Finding the Correct Solution to an Integral in Quantum Mechanics

[jbowers9]

Homework Statement

I recently tried to do the following integral:
a_n = ∫√(2/a) sin(n∏x/a) cosh(x) dx
x=0 to x=a

Homework Equations

a_n = ∫√(2/a) sin(βx) cosh(x) dx
β = n∏/a
sin(βx) = ½i(e^iβx – e^-iβx)
cosh(x) = ½(e^x + e^-x)

The Attempt at a Solution

a_n = ¼ i √(2/a)∫ (e^iβx – e^-iβx) (e^x + e^-x)

after all is said and done, I get;

a_n = √(2/a)[(a²sin(n∏)sinh(a) – acos(n∏)cosh(a) + n∏a)/(n²∏² + a²)]


The text, “Quantum Mechanics Demystified”, however, gets;

a_n = √(2/a)[a(n∏cos(n∏)cosh(a) + sin(n∏)sinh(a))/( n²∏² + a²)]

Which is correct? And why?

 

[Mark44]

Homework Statement

I recently tried to do the following integral:
a_n = ∫√(2/a) sin(n∏x/a) cosh(x) dx
x=0 to x=a

Homework Equations

a_n = ∫√(2/a) sin(βx) cosh(x) dx
β = n∏/a
sin(βx) = ½i(e^iβx – e^-iβx)
cosh(x) = ½(e^x – e^-x)

The Attempt at a Solution

a_n = ¼ i √(2/a)∫ (e^iβx – e^-iβx) (e^x – e^-x)

after all is said and done, I get;

a_n = √(2/a)[(a²sin(n∏)sinh(a) – acos(n∏)cosh(a) + n∏a)/(n²∏² + a²)]


The text, “Quantum Mechanics Demystified”, however, gets;

a_n = √(2/a)[a(n∏cos(n∏)cosh(a) + sin(n∏)sinh(a))/( n²∏² + a²)]

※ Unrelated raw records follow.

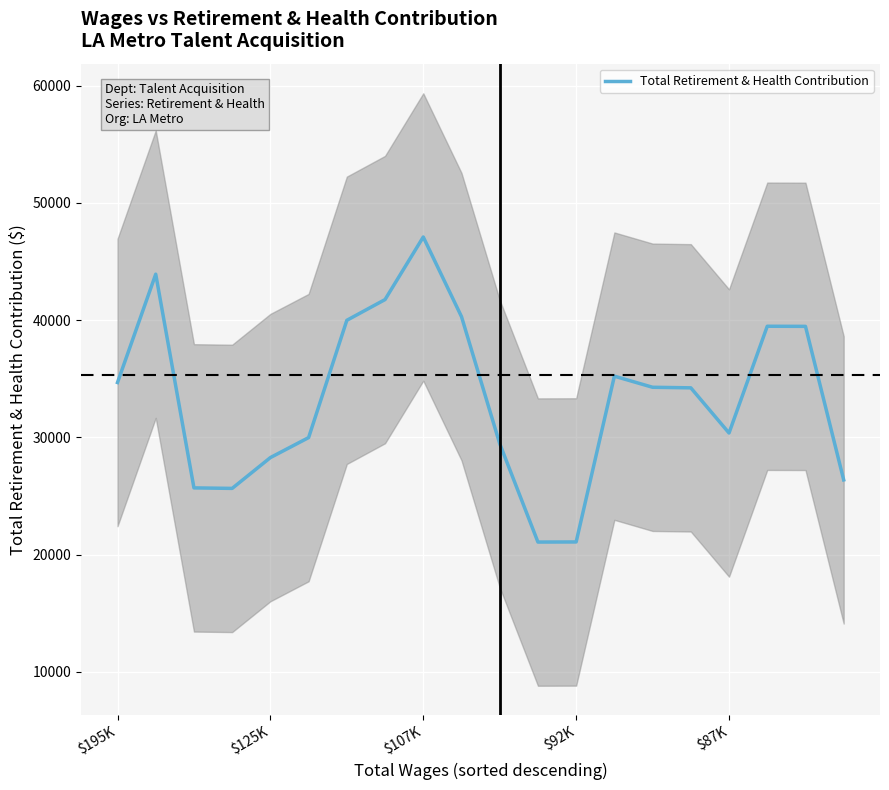

What is the minimum value for Total Retirement & Health Contribution?

21072.7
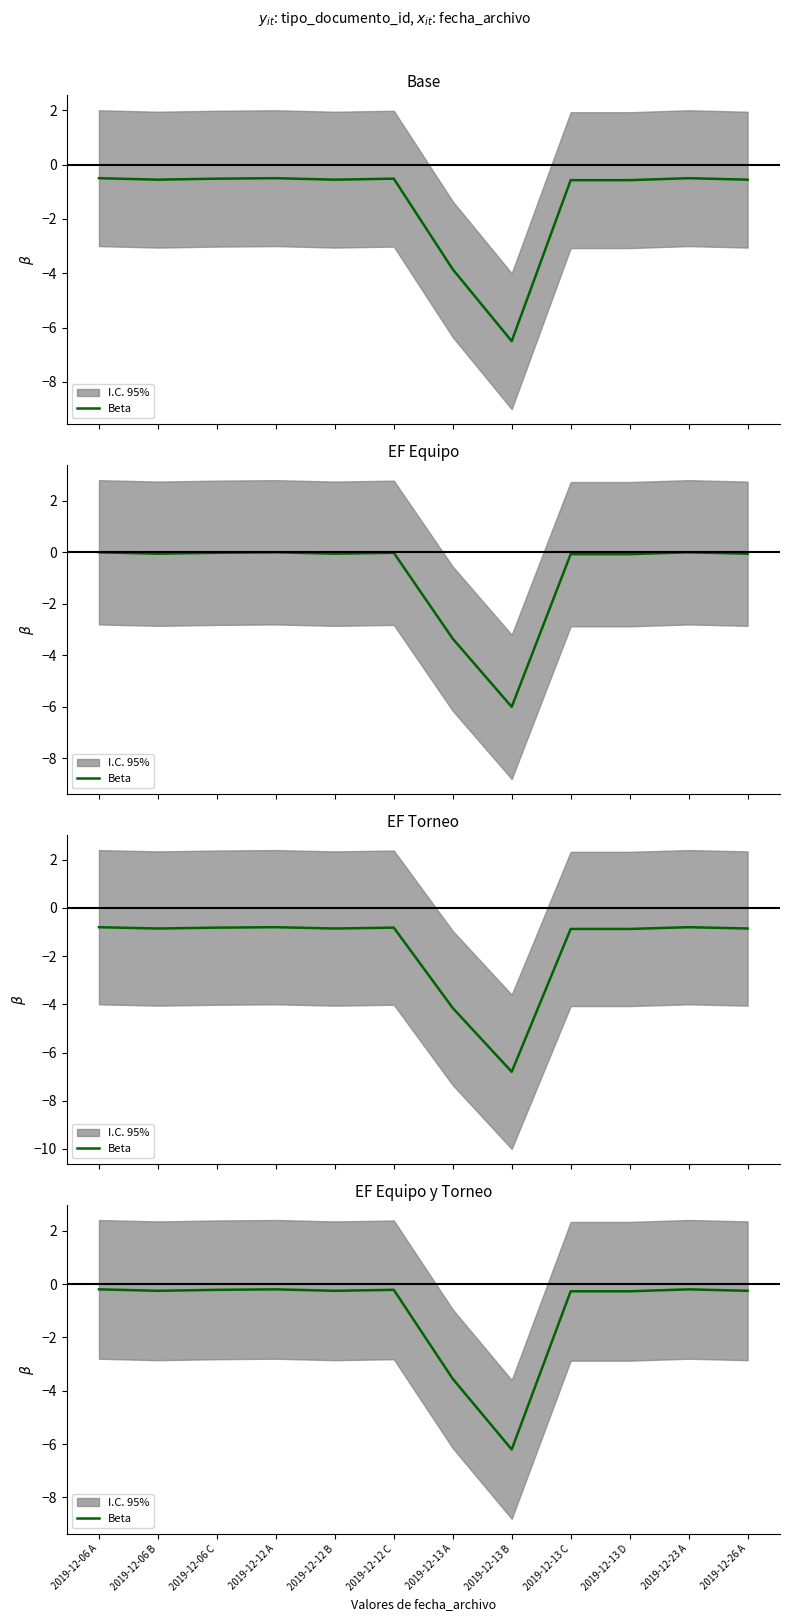

What is the label of the 4th point from the left?

2019-12-12 A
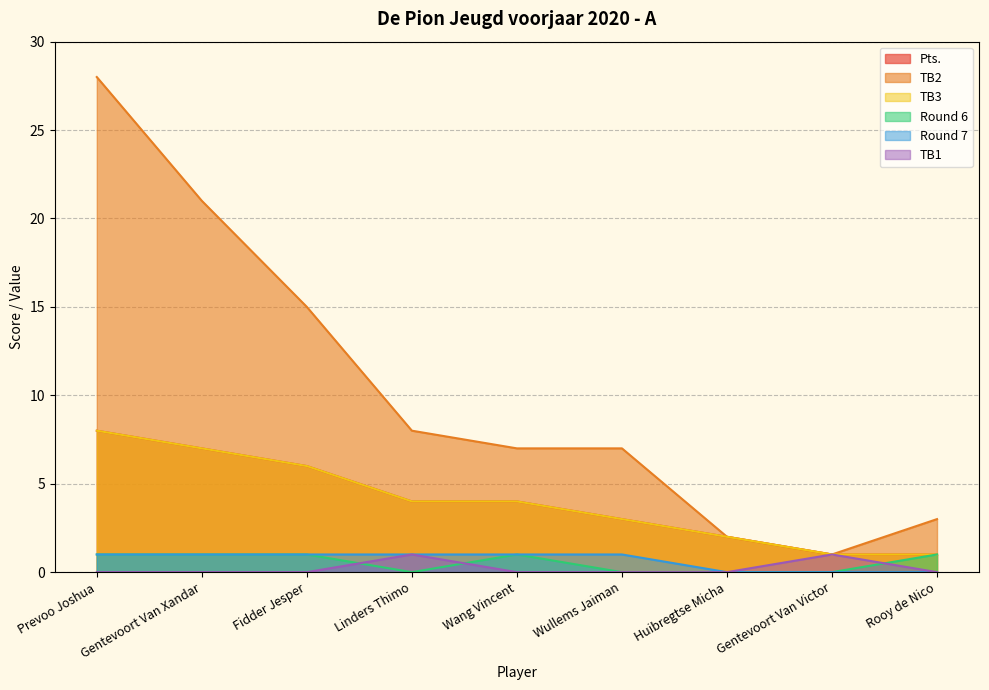

What is the total value across all series at Linders Thimo?

18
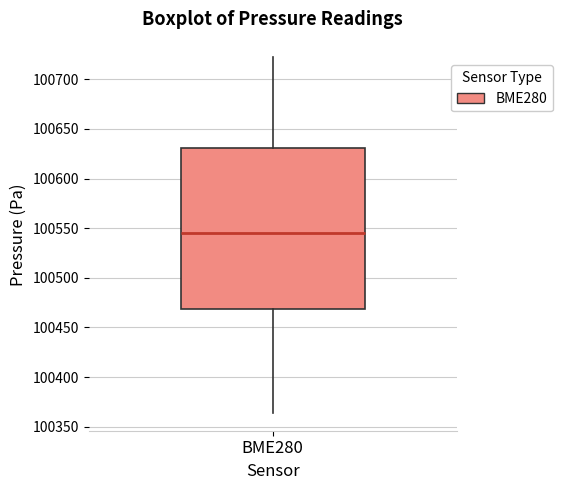

Where does the upper whisker of the box for BME280 end on the y-axis? The values are not printed on the chart, so give them approximately, as read against the axis.

100725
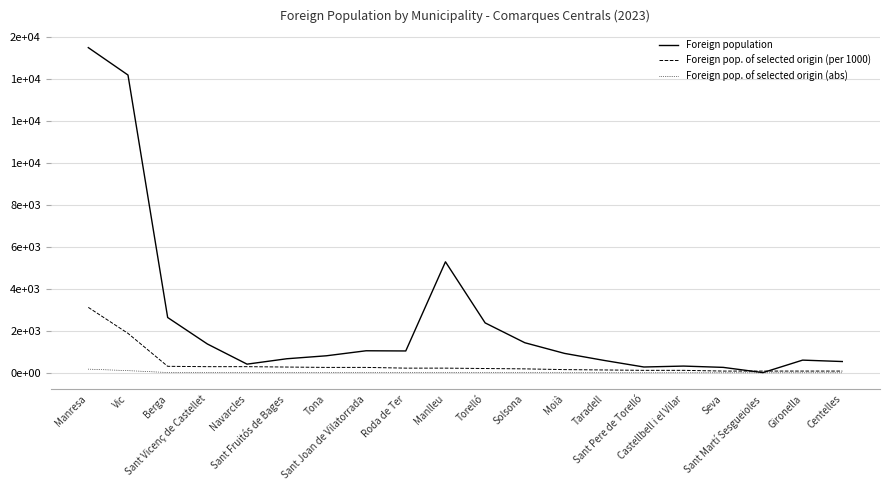

True or false: Foreign pop. of selected origin (per 1000) has more than 0 interior local peaks.

False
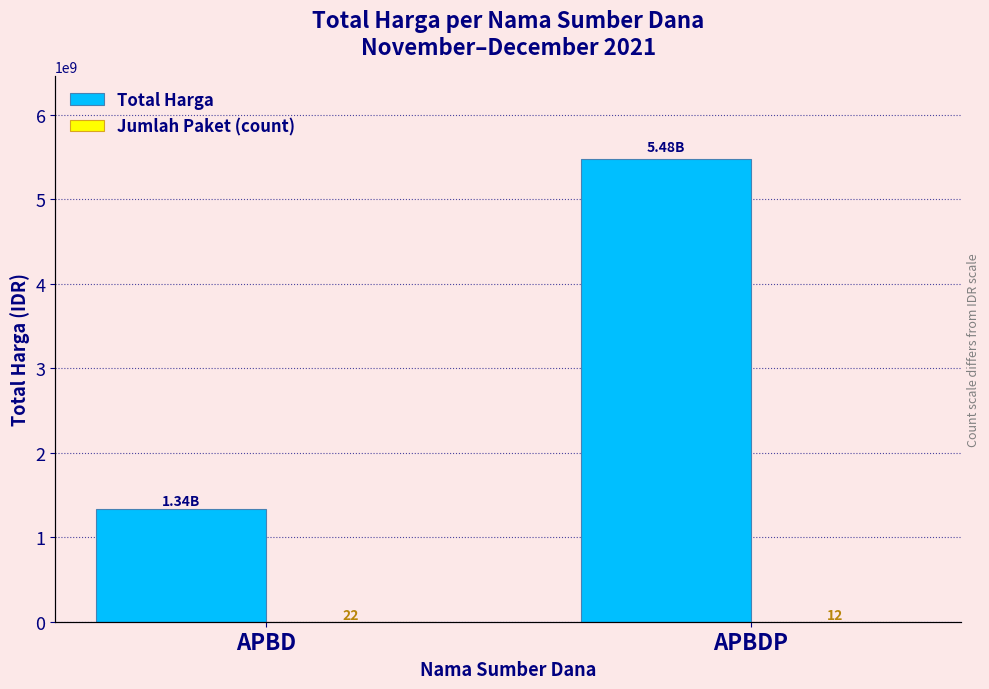

The value of Total Harga at APBDP is 1643971454. True or false?

False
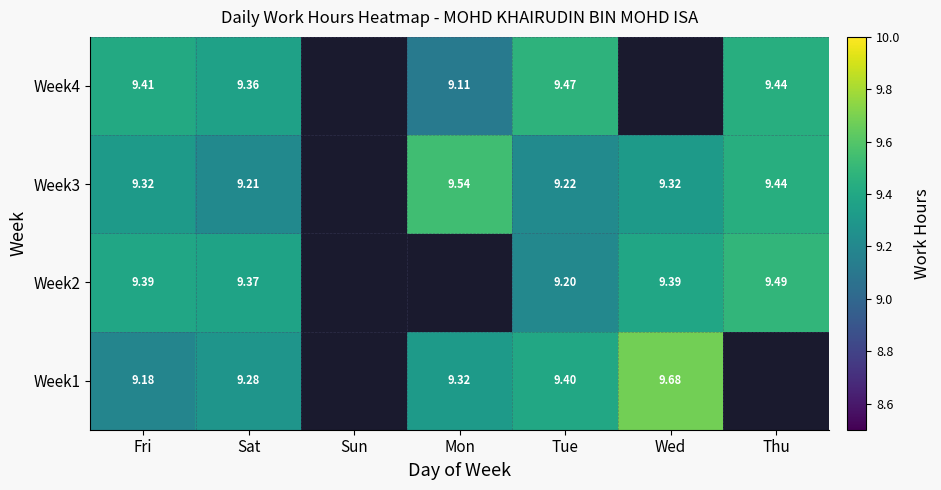

List the series in order of their peak value, lowest first.

Week4, Week2, Week3, Week1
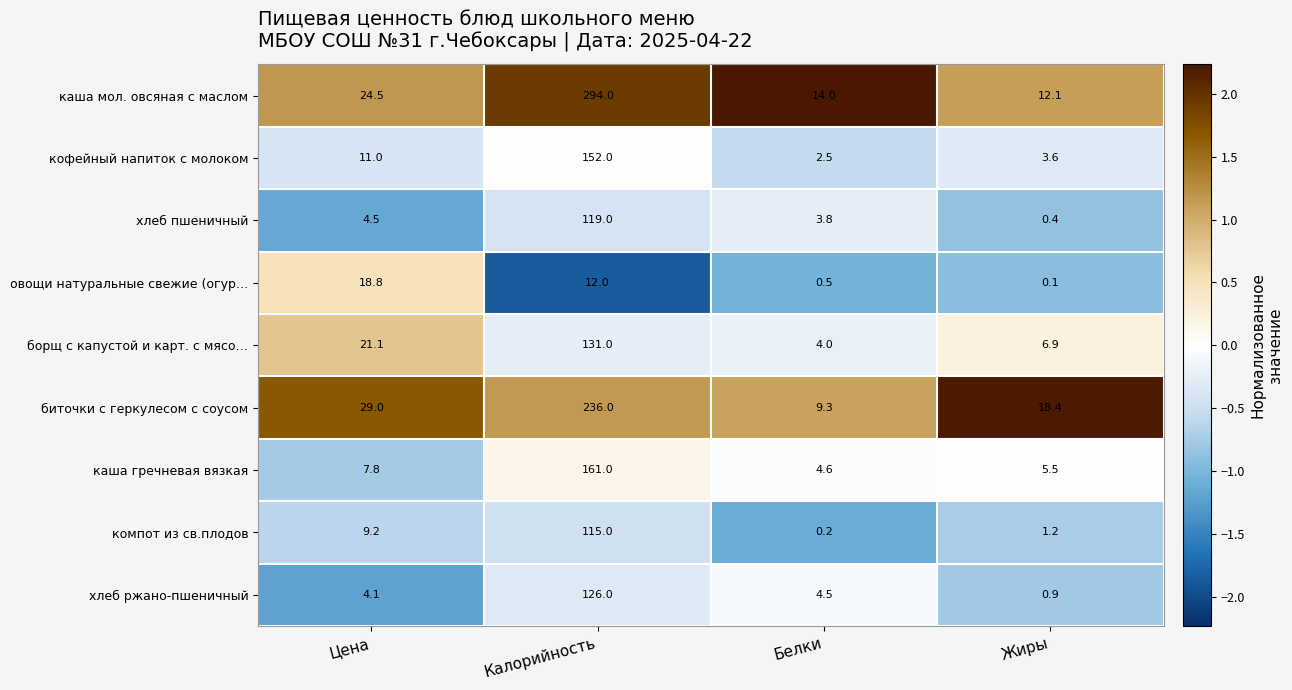

At which category does the chart reach its minimum across all series?

Жиры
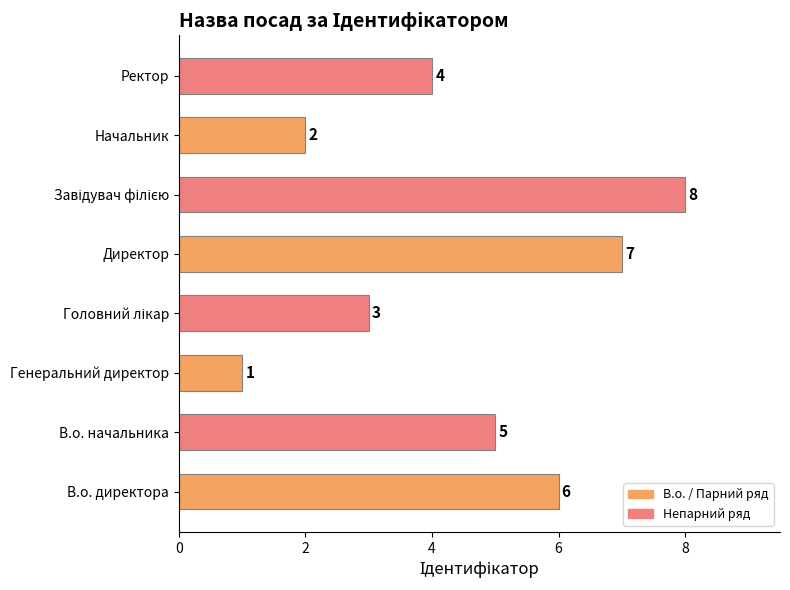

Is it true that the value at Директор is 7?

True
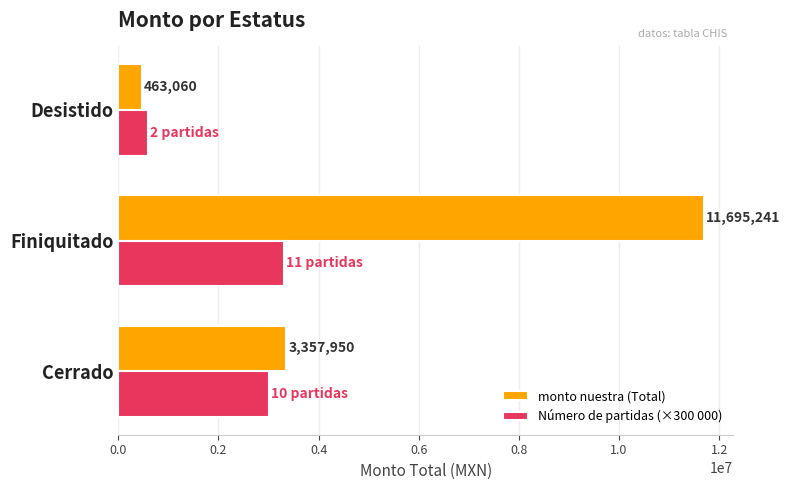

List the series in order of their overall mean, highest first.

monto nuestra (Total), Número de partidas (×300 000)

Which is correct? And why?

Your approach is the one I would take, so here is what I would do:

Check your work to see if you can find any errors.
Take the derivative of your result. Do you get the integrand?
Take the derivative of the book's result. Do you get the integrand?
If the answers to both questions are yes, the two antiderivatives are equal or differ by a constant.
If one answer is yes and the other is no, the result from the "yes" answer is almost surely correct and the other is incorrect. It's even possible that the answer in the book is wrong.

 

[gabbagabbahey]

Homework Statement

I recently tried to do the following integral:
a_n = ∫√(2/a) sin(n∏x/a) cosh(x) dx
x=0 to x=a

The Attempt at a Solution

I get;

a_n = √(2/a)[(a²sin(n∏)sinh(a) – acos(n∏)cosh(a) + n∏a)/(n²∏² + a²)]

If you've written the Integral correctly, then your solution is closer than the one from the text; it should have an aSin(...) term instead of an a²Sin(...)...Of course, if n is an integer then the sin (n*pi) term is zero and cos(n*pi)=(-1)ⁿ.

So, are you sure you are evaluating the correct integral?

 

[gabbagabbahey]

Your approach is the one I would take, so here is what I would do:

Check your work to see if you can find any errors.
Take the derivative of your result. Do you get the integrand?
Take the derivative of the book's result. Do you get the integrand?
If the answers to both questions are yes, the two antiderivatives are equal or differ by a constant.
If one answer is yes and the other is no, the result from the "yes" answer is almost surely correct and the other is incorrect. It's even possible that the answer in the book is wrong.

Usually these are good strategies for checking a solution, but in this case the integral is a definite integral, so differentiating the textbook's solution will naturally give zero.

 

[jbowers9]

I made an error transcribing the above and corrected the cosh(x) term. I've redone it 3 times and still get my results.